§ **Aim of the exercise**: Copy exactly the line that contains "Polis Akademisi 3 bin 250 PMYO" plus all remaining lines of the data, and leave out every line before it.

§ **Data records**:
**********
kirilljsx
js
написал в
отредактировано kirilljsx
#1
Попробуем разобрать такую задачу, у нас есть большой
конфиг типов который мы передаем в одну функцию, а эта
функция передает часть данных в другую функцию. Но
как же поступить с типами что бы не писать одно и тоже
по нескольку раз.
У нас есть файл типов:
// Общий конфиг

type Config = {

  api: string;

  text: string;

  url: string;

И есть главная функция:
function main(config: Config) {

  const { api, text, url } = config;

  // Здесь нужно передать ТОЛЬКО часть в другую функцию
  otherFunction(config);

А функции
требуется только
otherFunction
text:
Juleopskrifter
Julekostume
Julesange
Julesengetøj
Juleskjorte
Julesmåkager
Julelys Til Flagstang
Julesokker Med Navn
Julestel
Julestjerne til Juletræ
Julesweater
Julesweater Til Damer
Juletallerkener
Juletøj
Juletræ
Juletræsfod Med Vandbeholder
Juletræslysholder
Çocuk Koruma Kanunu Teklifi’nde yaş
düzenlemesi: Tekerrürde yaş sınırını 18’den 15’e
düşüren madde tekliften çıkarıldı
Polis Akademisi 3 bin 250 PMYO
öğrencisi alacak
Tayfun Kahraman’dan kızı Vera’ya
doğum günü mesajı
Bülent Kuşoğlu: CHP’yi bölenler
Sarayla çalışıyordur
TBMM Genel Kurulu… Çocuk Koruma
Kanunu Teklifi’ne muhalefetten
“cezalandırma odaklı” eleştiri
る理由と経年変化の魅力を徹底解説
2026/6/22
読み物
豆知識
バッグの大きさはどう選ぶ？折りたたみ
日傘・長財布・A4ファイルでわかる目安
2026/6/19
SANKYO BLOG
**********
§ **Exercise result**:
Polis Akademisi 3 bin 250 PMYO
öğrencisi alacak
Tayfun Kahraman’dan kızı Vera’ya
doğum günü mesajı
Bülent Kuşoğlu: CHP’yi bölenler
Sarayla çalışıyordur
TBMM Genel Kurulu… Çocuk Koruma
Kanunu Teklifi’ne muhalefetten
“cezalandırma odaklı” eleştiri
る理由と経年変化の魅力を徹底解説
2026/6/22
読み物
豆知識
バッグの大きさはどう選ぶ？折りたたみ
日傘・長財布・A4ファイルでわかる目安
2026/6/19
SANKYO BLOG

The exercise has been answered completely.